Lake of the United States of America

Thompson Pond is a fresh water pond in central Massachusetts, near North Spencer and Paxton. It is part of the Chicopee River Watershed.

==Topography==
Turkey Hill Brook starts at Turkey Hill Pond, works its way down to Eames Pond (Moore State Park) and eventually joins Caruth Brook to form Thompson Pond. Turkey Hill Brook flows into the Seven Mile River. At one time, this creek had seven dams on it. Thompson Pond comprises approximately 116 acre. An earthen dam, approximately 150 ft in length with a 50 ft long concrete spillway, forms the pond.

Caruth Brook drains huge wetlands to the north and west of Thompson Pond.

==Information==
Thompson Pond is within the Spencer State Forest reservation.

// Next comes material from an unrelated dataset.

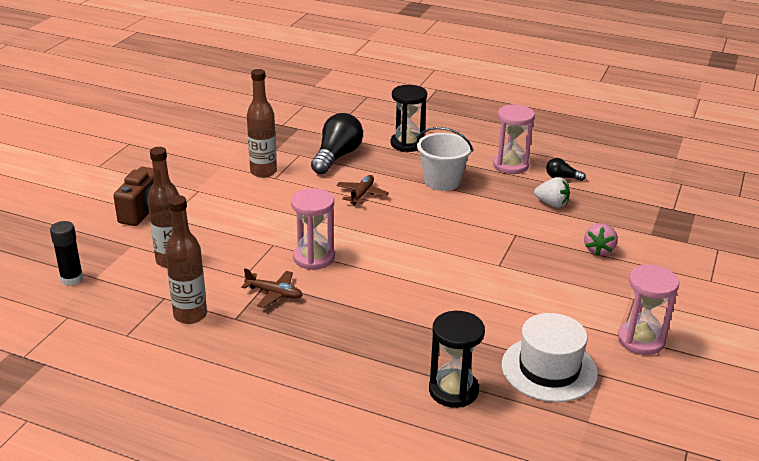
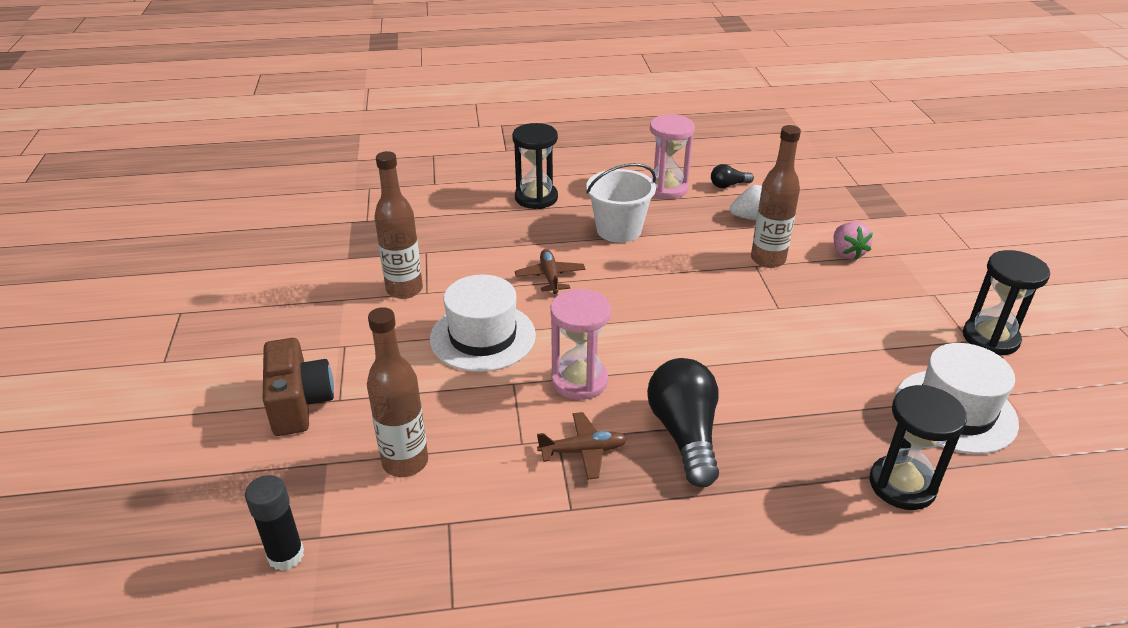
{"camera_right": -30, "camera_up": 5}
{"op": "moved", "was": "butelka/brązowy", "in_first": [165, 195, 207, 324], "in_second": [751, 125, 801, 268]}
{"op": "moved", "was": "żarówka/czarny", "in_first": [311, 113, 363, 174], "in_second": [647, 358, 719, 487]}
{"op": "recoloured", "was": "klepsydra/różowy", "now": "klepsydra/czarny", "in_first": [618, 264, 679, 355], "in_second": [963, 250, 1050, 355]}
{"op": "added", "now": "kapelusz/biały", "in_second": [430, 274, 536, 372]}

The Worcester County 4-H Club maintains a summer camp, Camp Marshall, on its shores. Camp Marshall was originally built as a Civilian Conservation Corps Camp in the 1930s. In 1948 the state provided a lease for a residential camp program.

==Fishing==
Thompson Pond offers good fishing for many warm water fish. A survey conducted in 1994, showed thirteen species including Large and Small-mouth Bass, Chain Pickerel, Yellow Perch, White Perch, Black Crappie, Bluegill, Pumpkinseed, Brown and Yellow Bullhead, Golden Shiner, and Sucker.